» **What is needed**
All lines holding the string "describe" should be copied from the data below.

Records from a collection:
▼
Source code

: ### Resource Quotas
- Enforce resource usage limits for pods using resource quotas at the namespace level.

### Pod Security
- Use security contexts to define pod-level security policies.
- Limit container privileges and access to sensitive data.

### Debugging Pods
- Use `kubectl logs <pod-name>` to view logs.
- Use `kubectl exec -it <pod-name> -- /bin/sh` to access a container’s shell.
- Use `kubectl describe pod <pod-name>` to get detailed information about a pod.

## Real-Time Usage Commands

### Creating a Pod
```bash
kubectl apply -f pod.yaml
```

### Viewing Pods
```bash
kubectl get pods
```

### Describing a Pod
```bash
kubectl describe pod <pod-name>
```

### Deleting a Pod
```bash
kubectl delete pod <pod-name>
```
▲
» **Response box**
- Use `kubectl describe pod <pod-name>` to get detailed information about a pod.
kubectl describe pod <pod-name>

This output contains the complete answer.